(Text data extracted from the page)
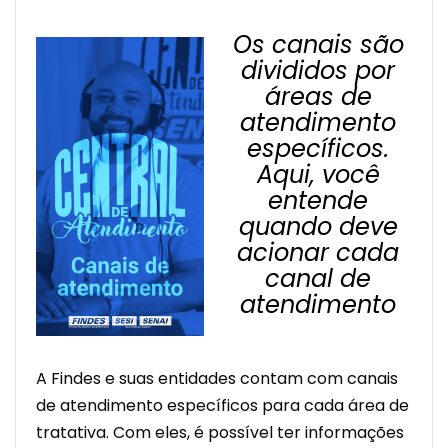
Os canais são
divididos por
áreas de
atendimento
específicos.
Aqui, você
entende
quando deve
acionar cada
canal de
atendimento
A Findes e suas entidades contam com canais
de atendimento específicos para cada área de
tratativa. Com eles, é possível ter informações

- _About this exercise_
Reproduce the text of the material above word for word. Leave the pictures out of your answer.

- _Expected answer_
Os canais são
divididos por
áreas de
atendimento
específicos.
Aqui, você
entende
quando deve
acionar cada
canal de
atendimento
A Findes e suas entidades contam com canais
de atendimento específicos para cada área de
tratativa. Com eles, é possível ter informações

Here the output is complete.